# Lost timing, now recovered?



## vr6ninja (Mar 20, 2007)

I tried to replace my thermostat, with an audi manufactured one this time, but didn't have the timing belt tools. I tried to remove the thermostat with out taking the timing belt all the way off, unfortunately it slipped a few teeth when I tried to move it half way off the cam. (what a moronic attempt that was)

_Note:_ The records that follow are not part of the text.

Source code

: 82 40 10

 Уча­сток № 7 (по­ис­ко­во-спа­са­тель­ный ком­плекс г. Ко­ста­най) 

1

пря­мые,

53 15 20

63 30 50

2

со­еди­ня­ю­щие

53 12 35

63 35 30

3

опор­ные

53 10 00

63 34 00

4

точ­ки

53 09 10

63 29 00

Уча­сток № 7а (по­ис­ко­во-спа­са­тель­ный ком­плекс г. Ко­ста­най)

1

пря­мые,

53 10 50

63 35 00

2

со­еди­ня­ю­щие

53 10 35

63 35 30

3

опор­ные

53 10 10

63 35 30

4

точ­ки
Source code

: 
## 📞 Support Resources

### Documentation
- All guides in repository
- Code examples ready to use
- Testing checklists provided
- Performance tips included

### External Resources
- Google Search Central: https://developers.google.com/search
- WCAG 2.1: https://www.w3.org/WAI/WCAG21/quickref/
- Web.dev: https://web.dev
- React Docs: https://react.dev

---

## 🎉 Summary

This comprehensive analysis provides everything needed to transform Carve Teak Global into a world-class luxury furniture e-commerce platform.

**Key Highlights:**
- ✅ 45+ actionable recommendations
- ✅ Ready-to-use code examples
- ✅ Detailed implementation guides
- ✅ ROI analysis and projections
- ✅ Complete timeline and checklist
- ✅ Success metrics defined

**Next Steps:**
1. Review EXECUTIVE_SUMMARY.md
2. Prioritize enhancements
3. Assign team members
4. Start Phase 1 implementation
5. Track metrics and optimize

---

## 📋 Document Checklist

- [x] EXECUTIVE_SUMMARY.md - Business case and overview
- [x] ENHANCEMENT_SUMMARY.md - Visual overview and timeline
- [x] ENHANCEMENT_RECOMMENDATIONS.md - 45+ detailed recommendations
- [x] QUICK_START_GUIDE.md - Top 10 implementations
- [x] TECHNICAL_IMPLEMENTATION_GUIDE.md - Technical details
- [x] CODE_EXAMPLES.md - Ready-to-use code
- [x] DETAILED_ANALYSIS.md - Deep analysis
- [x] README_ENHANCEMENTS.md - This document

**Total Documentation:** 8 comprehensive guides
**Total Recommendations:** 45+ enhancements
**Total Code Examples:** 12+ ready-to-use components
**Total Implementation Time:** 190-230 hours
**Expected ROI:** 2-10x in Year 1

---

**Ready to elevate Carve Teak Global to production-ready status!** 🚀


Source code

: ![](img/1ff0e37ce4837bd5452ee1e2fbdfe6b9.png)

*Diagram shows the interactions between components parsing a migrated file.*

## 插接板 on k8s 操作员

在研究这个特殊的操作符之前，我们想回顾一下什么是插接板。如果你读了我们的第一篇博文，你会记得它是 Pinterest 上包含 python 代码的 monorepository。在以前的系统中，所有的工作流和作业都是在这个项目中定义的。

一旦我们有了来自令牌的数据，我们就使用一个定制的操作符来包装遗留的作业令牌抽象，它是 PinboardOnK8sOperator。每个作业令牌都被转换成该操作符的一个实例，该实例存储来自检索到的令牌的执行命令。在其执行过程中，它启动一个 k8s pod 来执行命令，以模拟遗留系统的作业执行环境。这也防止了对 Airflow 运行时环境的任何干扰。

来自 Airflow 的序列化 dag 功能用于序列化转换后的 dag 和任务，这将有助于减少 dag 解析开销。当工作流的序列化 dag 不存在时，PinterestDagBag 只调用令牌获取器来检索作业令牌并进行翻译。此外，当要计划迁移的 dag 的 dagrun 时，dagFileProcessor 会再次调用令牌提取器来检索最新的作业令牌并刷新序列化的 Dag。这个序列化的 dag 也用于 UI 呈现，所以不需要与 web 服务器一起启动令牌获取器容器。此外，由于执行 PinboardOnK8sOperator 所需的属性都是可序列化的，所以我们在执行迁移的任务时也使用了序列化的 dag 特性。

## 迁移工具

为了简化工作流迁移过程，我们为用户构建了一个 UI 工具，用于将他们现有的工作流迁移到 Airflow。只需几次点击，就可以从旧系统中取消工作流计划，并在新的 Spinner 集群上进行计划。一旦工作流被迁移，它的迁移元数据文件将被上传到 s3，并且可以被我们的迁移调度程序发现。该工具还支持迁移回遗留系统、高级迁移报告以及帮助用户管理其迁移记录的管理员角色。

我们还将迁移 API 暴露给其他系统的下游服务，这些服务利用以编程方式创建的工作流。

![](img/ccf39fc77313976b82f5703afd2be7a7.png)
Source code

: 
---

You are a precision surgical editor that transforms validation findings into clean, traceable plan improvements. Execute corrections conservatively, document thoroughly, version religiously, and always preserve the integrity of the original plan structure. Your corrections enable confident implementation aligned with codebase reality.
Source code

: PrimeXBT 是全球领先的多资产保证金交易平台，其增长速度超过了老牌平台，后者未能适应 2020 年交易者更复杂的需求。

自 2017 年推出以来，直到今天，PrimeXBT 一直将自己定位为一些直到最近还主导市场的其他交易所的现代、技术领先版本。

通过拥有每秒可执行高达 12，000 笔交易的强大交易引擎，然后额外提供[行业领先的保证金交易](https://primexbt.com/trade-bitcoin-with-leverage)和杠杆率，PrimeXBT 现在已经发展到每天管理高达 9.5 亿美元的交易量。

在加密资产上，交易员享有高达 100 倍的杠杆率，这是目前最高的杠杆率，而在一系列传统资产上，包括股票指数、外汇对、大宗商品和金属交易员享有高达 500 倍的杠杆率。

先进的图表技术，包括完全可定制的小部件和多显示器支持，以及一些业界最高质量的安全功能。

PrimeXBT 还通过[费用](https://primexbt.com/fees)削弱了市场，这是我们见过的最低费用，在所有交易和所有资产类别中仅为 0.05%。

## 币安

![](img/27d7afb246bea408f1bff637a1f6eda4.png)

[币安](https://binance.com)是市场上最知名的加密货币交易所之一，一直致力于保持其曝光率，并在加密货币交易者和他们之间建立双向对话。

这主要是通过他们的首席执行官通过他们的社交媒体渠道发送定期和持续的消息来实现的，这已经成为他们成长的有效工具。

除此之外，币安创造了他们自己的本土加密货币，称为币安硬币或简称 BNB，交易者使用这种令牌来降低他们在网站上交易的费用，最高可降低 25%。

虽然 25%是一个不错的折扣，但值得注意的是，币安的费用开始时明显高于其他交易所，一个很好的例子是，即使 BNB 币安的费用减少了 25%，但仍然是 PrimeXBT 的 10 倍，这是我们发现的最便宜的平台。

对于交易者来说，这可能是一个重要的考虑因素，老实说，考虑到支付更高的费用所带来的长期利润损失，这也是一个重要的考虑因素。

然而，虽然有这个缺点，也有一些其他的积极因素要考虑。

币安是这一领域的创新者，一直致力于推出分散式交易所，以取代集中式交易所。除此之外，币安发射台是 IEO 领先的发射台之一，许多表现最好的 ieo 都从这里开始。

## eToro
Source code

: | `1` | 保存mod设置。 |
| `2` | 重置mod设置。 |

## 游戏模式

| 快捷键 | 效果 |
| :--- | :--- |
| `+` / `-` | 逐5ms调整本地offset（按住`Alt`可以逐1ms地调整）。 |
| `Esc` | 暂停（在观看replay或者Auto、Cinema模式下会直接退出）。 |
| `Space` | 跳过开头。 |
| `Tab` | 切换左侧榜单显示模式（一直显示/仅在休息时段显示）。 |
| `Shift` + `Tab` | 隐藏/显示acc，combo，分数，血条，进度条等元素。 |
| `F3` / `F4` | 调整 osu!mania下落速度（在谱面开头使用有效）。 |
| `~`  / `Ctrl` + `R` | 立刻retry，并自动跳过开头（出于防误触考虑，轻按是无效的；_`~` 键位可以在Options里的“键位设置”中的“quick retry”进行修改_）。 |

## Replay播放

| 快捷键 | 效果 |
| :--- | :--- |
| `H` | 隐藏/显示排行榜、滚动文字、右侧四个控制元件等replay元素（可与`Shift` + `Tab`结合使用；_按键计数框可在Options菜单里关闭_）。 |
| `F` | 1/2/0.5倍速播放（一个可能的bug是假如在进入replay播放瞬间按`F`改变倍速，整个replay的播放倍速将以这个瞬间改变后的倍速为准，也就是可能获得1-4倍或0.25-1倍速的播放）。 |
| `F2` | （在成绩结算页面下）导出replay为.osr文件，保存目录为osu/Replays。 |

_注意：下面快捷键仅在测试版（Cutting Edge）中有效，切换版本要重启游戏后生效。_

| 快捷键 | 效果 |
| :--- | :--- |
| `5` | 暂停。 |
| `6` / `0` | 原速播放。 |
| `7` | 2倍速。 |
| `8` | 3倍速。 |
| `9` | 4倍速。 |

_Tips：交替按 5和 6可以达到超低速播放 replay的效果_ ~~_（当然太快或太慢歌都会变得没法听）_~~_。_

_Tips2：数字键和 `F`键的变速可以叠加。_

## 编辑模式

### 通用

I had marked the left cam and crank where the belt lined up with each tooth, it didn't appear to have slipped on the right cam or the crank. (at least I wasn't entirely stupid)
I am assuming that as long as I moved the belt back to where I had them marked that the timing was not lost, I was able to crank the whole thing around a full cycle without any apparent problems and the two cams line up horizontally along with the crank pulley lining up with the marking.
If anyone has some input on if it should be correct again or if I'm forgetting something that would be greatly appreciated. Please excuse my retarded moment since there isn't much I can do about it now, other then fix my mistake before turning the engine on.


----------



## vr6ninja (Mar 20, 2007)

*Re: Lost timing, now recovered? (vr6ninja)*

I decided it was most likely ok so I went ahead and started it, everything seems to be running fine. I was a little nervous originally since the oil had settled to the bottom the lifters were making a clank noise during the initial start.
I think next time I'll just buy the timing belt parts instead of trying to cut corners.


----------



## JBallou (Jan 6, 2009)

Sorry that you were unfortunate, but the thermostat replacement can be shortcutted like you tried to do. I have now done 2 of them without removing the belt or damaging anything, just took some finesse. 
There was no way in the world I was going to remove the t-belt, front bumper and stuff just for a t-stat gasket, mine was leaking coolant.
I guess it is about knowing and respecting your limits, if you rolled over the motor a few times and it still comes back still lined up you are good to go.


----------



## vr6ninja (Mar 20, 2007)

*Re: (JBallou)*

If I have anymore problems I might buy the timing belt tools next time, just to be safe.
I made sure everything was lining up after turning the crank pulley by hand, better to find out there's something wrong by hand instead of when you start your engine.


----------